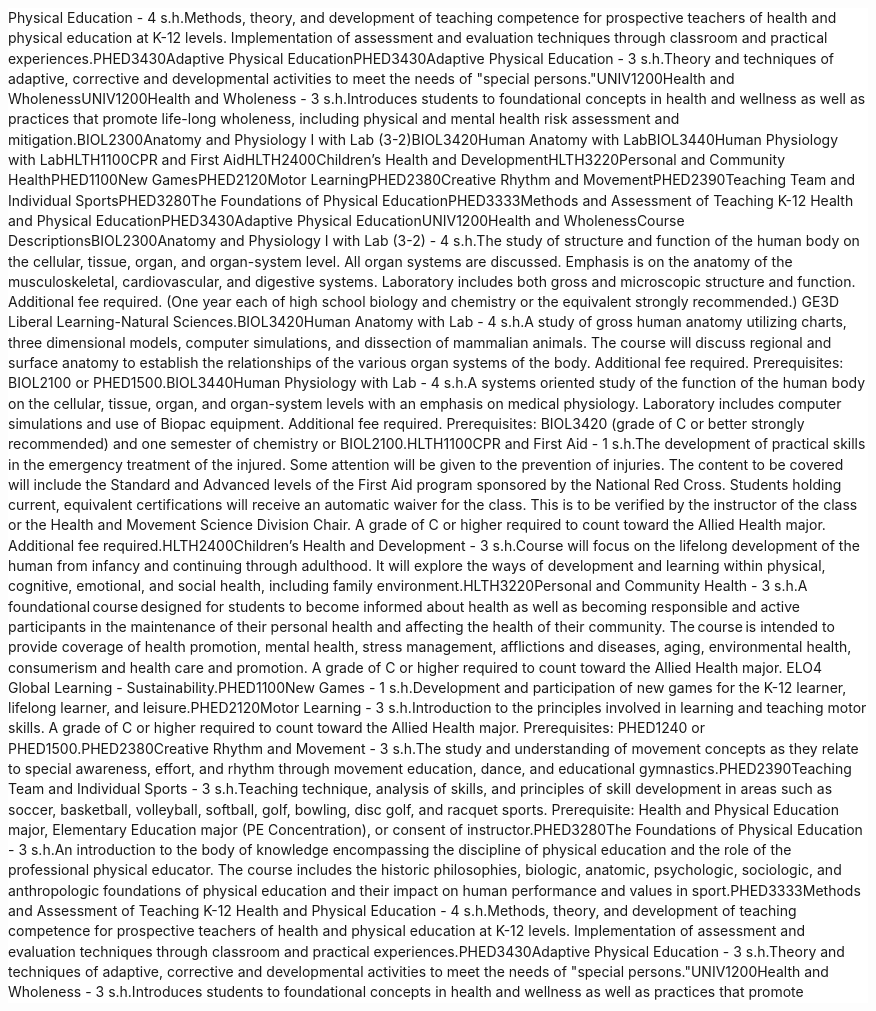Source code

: Physical Education  - 4 s.h.Methods, theory, and development of teaching competence for prospective teachers of health and physical education at K-12 levels. Implementation of assessment and evaluation techniques through classroom and practical experiences.PHED3430Adaptive Physical EducationPHED3430Adaptive Physical Education  - 3 s.h.Theory and techniques of adaptive, corrective and developmental activities to meet the needs of "special persons."UNIV1200Health and WholenessUNIV1200Health and Wholeness  - 3 s.h.Introduces students to foundational concepts in health and wellness as well as practices that promote life-long wholeness, including physical and mental health risk assessment and mitigation.BIOL2300Anatomy and Physiology I with Lab (3-2)BIOL3420Human Anatomy with LabBIOL3440Human Physiology with LabHLTH1100CPR and First AidHLTH2400Children’s Health and DevelopmentHLTH3220Personal and Community HealthPHED1100New GamesPHED2120Motor LearningPHED2380Creative Rhythm and MovementPHED2390Teaching Team and Individual SportsPHED3280The Foundations of Physical EducationPHED3333Methods and Assessment of Teaching K-12 Health and Physical EducationPHED3430Adaptive Physical EducationUNIV1200Health and WholenessCourse DescriptionsBIOL2300Anatomy and Physiology I with Lab (3-2)  - 4 s.h.The study of structure and function of the human body on the cellular, tissue, organ, and organ-system level. All organ systems are discussed. Emphasis is on the anatomy of the musculoskeletal, cardiovascular, and digestive systems. Laboratory includes both gross and microscopic structure and function. Additional fee required. (One year each of high school biology and chemistry or the equivalent strongly recommended.) GE3D Liberal Learning-Natural Sciences.BIOL3420Human Anatomy with Lab  - 4 s.h.A study of gross human anatomy utilizing charts, three dimensional models, computer simulations, and dissection of mammalian animals. The course will discuss regional and surface anatomy to establish the relationships of the various organ systems of the body. Additional fee required. Prerequisites: BIOL2100 or PHED1500.BIOL3440Human Physiology with Lab  - 4 s.h.A systems oriented study of the function of the human body on the cellular, tissue, organ, and organ-system levels with an emphasis on medical physiology. Laboratory includes computer simulations and use of Biopac equipment. Additional fee required. Prerequisites: BIOL3420 (grade of C or better strongly recommended) and one semester of chemistry or BIOL2100.HLTH1100CPR and First Aid  - 1 s.h.The development of practical skills in the emergency treatment of the injured. Some attention will be given to the prevention of injuries. The content to be covered will include the Standard and Advanced levels of the First Aid program sponsored by the National Red Cross. Students holding current, equivalent certifications will receive an automatic waiver for the class. This is to be verified by the instructor of the class or the Health and Movement Science Division Chair. A grade of C or higher required to count toward the Allied Health major. Additional fee required.HLTH2400Children’s Health and Development  - 3 s.h.Course will focus on the lifelong development of the human from infancy and continuing through adulthood. It will explore the ways of development and learning within physical, cognitive, emotional, and social health, including family environment.HLTH3220Personal and Community Health  - 3 s.h.A foundational course designed for students to become informed about health as well as becoming responsible and active participants in the maintenance of their personal health and affecting the health of their community. The course is intended to provide coverage of health promotion, mental health, stress management, afflictions and diseases, aging, environmental health, consumerism and health care and promotion. A grade of C or higher required to count toward the Allied Health major. ELO4 Global Learning - Sustainability.PHED1100New Games  - 1 s.h.Development and participation of new games for the K-12 learner, lifelong learner, and leisure.PHED2120Motor Learning  - 3 s.h.Introduction to the principles involved in learning and teaching motor skills.  A grade of C or higher required to count toward the Allied Health major. Prerequisites: PHED1240 or PHED1500.PHED2380Creative Rhythm and Movement  - 3 s.h.The study and understanding of movement concepts as they relate to special awareness, effort, and rhythm through movement education, dance, and educational gymnastics.PHED2390Teaching Team and Individual Sports  - 3 s.h.Teaching technique, analysis of skills, and principles of skill development in areas such as soccer, basketball, volleyball, softball, golf, bowling, disc golf, and racquet sports. Prerequisite: Health and Physical Education major, Elementary Education major (PE Concentration), or consent of instructor.PHED3280The Foundations of Physical Education  - 3 s.h.An introduction to the body of knowledge encompassing the discipline of physical education and the role of the professional physical educator. The course includes the historic philosophies, biologic, anatomic, psychologic, sociologic, and anthropologic foundations of physical education and their impact on human performance and values in sport.PHED3333Methods and Assessment of Teaching K-12 Health and Physical Education  - 4 s.h.Methods, theory, and development of teaching competence for prospective teachers of health and physical education at K-12 levels. Implementation of assessment and evaluation techniques through classroom and practical experiences.PHED3430Adaptive Physical Education  - 3 s.h.Theory and techniques of adaptive, corrective and developmental activities to meet the needs of "special persons."UNIV1200Health and Wholeness  - 3 s.h.Introduces students to foundational concepts in health and wellness as well as practices that promote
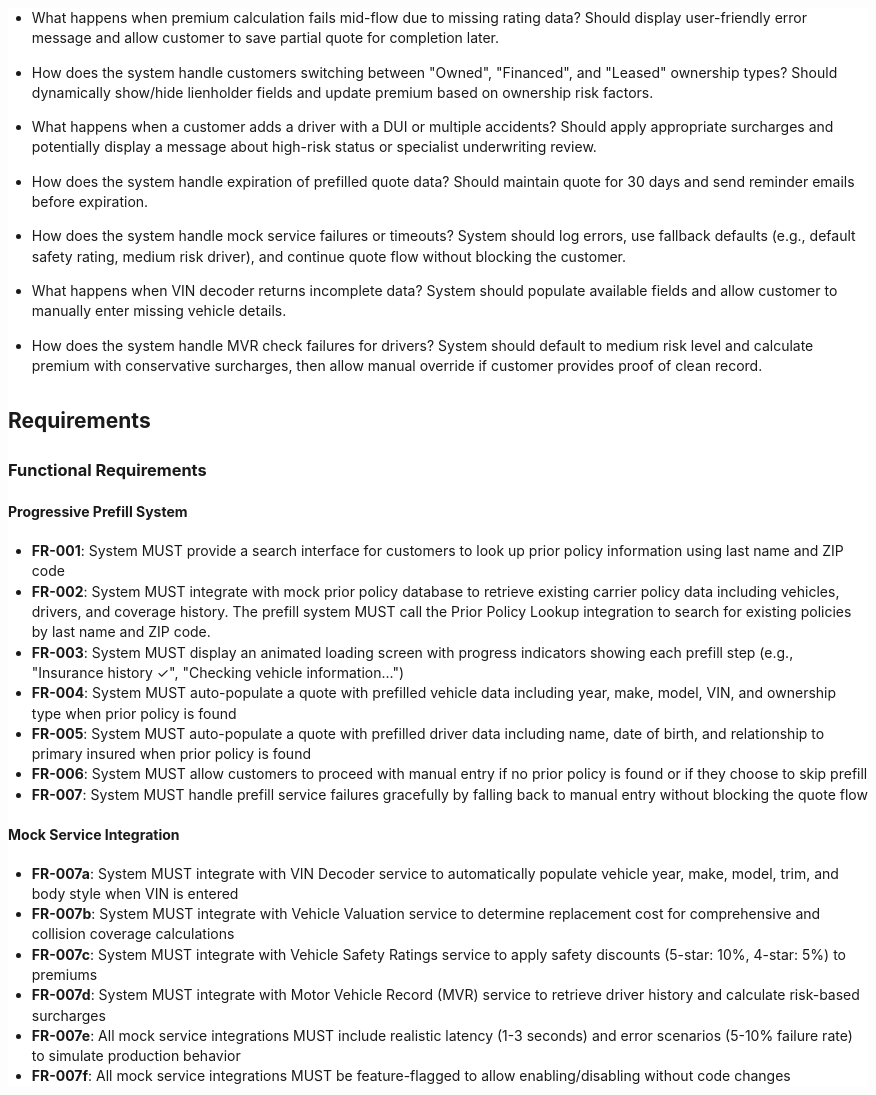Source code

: - What happens when premium calculation fails mid-flow due to missing rating data? Should display user-friendly error message and allow customer to save partial quote for completion later.

- How does the system handle customers switching between "Owned", "Financed", and "Leased" ownership types? Should dynamically show/hide lienholder fields and update premium based on ownership risk factors.

- What happens when a customer adds a driver with a DUI or multiple accidents? Should apply appropriate surcharges and potentially display a message about high-risk status or specialist underwriting review.

- How does the system handle expiration of prefilled quote data? Should maintain quote for 30 days and send reminder emails before expiration.

- How does the system handle mock service failures or timeouts? System should log errors, use fallback defaults (e.g., default safety rating, medium risk driver), and continue quote flow without blocking the customer.

- What happens when VIN decoder returns incomplete data? System should populate available fields and allow customer to manually enter missing vehicle details.

- How does the system handle MVR check failures for drivers? System should default to medium risk level and calculate premium with conservative surcharges, then allow manual override if customer provides proof of clean record.

## Requirements

### Functional Requirements

#### Progressive Prefill System

- **FR-001**: System MUST provide a search interface for customers to look up prior policy information using last name and ZIP code
- **FR-002**: System MUST integrate with mock prior policy database to retrieve existing carrier policy data including vehicles, drivers, and coverage history. The prefill system MUST call the Prior Policy Lookup integration to search for existing policies by last name and ZIP code.
- **FR-003**: System MUST display an animated loading screen with progress indicators showing each prefill step (e.g., "Insurance history ✓", "Checking vehicle information...")
- **FR-004**: System MUST auto-populate a quote with prefilled vehicle data including year, make, model, VIN, and ownership type when prior policy is found
- **FR-005**: System MUST auto-populate a quote with prefilled driver data including name, date of birth, and relationship to primary insured when prior policy is found
- **FR-006**: System MUST allow customers to proceed with manual entry if no prior policy is found or if they choose to skip prefill
- **FR-007**: System MUST handle prefill service failures gracefully by falling back to manual entry without blocking the quote flow

#### Mock Service Integration

- **FR-007a**: System MUST integrate with VIN Decoder service to automatically populate vehicle year, make, model, trim, and body style when VIN is entered
- **FR-007b**: System MUST integrate with Vehicle Valuation service to determine replacement cost for comprehensive and collision coverage calculations
- **FR-007c**: System MUST integrate with Vehicle Safety Ratings service to apply safety discounts (5-star: 10%, 4-star: 5%) to premiums
- **FR-007d**: System MUST integrate with Motor Vehicle Record (MVR) service to retrieve driver history and calculate risk-based surcharges
- **FR-007e**: All mock service integrations MUST include realistic latency (1-3 seconds) and error scenarios (5-10% failure rate) to simulate production behavior
- **FR-007f**: All mock service integrations MUST be feature-flagged to allow enabling/disabling without code changes
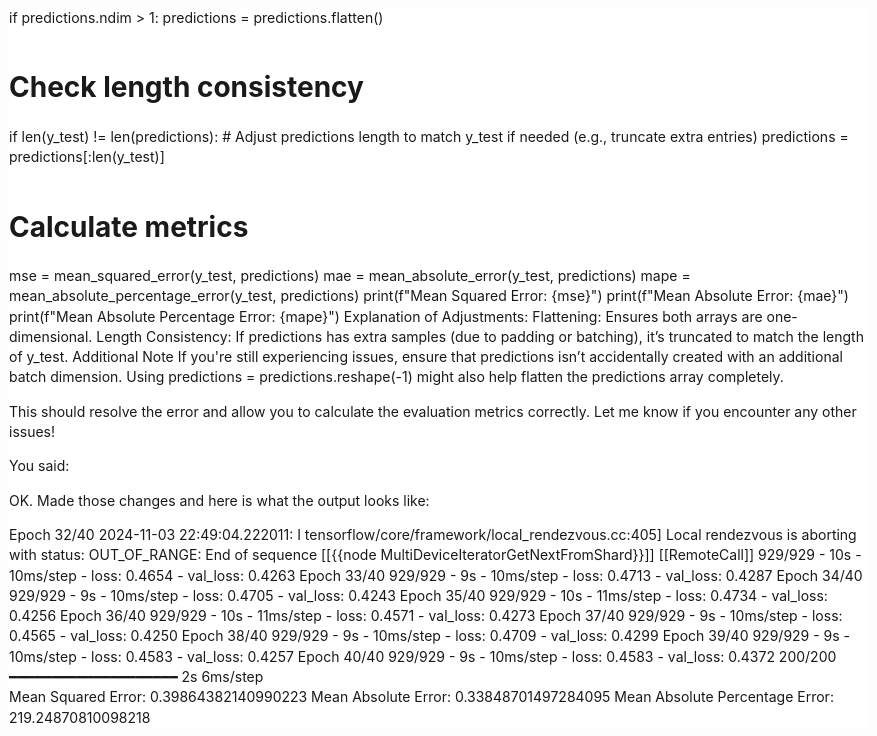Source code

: if predictions.ndim > 1:
    predictions = predictions.flatten()

# Check length consistency
if len(y_test) != len(predictions):
    # Adjust predictions length to match y_test if needed (e.g., truncate extra entries)
    predictions = predictions[:len(y_test)]

# Calculate metrics
mse = mean_squared_error(y_test, predictions)
mae = mean_absolute_error(y_test, predictions)
mape = mean_absolute_percentage_error(y_test, predictions)
print(f"Mean Squared Error: {mse}")
print(f"Mean Absolute Error: {mae}")
print(f"Mean Absolute Percentage Error: {mape}")
Explanation of Adjustments:
Flattening: Ensures both arrays are one-dimensional.
Length Consistency: If predictions has extra samples (due to padding or batching), it’s truncated to match the length of y_test.
Additional Note
If you're still experiencing issues, ensure that predictions isn’t accidentally created with an additional batch dimension. Using predictions = predictions.reshape(-1) might also help flatten the predictions array completely.

This should resolve the error and allow you to calculate the evaluation metrics correctly. Let me know if you encounter any other issues!






You said:


OK. Made those changes and here is what the output looks like:

Epoch 32/40
2024-11-03 22:49:04.222011: I tensorflow/core/framework/local_rendezvous.cc:405] Local rendezvous is aborting with status: OUT_OF_RANGE: End of sequence
	 [[{{node MultiDeviceIteratorGetNextFromShard}}]]
	 [[RemoteCall]]
929/929 - 10s - 10ms/step - loss: 0.4654 - val_loss: 0.4263
Epoch 33/40
929/929 - 9s - 10ms/step - loss: 0.4713 - val_loss: 0.4287
Epoch 34/40
929/929 - 9s - 10ms/step - loss: 0.4705 - val_loss: 0.4243
Epoch 35/40
929/929 - 10s - 11ms/step - loss: 0.4734 - val_loss: 0.4256
Epoch 36/40
929/929 - 10s - 11ms/step - loss: 0.4571 - val_loss: 0.4273
Epoch 37/40
929/929 - 9s - 10ms/step - loss: 0.4565 - val_loss: 0.4250
Epoch 38/40
929/929 - 9s - 10ms/step - loss: 0.4709 - val_loss: 0.4299
Epoch 39/40
929/929 - 9s - 10ms/step - loss: 0.4583 - val_loss: 0.4257
Epoch 40/40
929/929 - 9s - 10ms/step - loss: 0.4583 - val_loss: 0.4372
200/200 ━━━━━━━━━━━━━━━━━━━━ 2s 6ms/step    
Mean Squared Error: 0.39864382140990223
Mean Absolute Error: 0.33848701497284095
Mean Absolute Percentage Error: 219.24870810098218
--
Job item – Quote the material from the line containing "- **FR-007a**: System" up to and including the line containing "- **FR-007b**: System", reproducing each line without change.

Task output –
- **FR-007a**: System MUST integrate with VIN Decoder service to automatically populate vehicle year, make, model, trim, and body style when VIN is entered
- **FR-007b**: System MUST integrate with Vehicle Valuation service to determine replacement cost for comprehensive and collision coverage calculations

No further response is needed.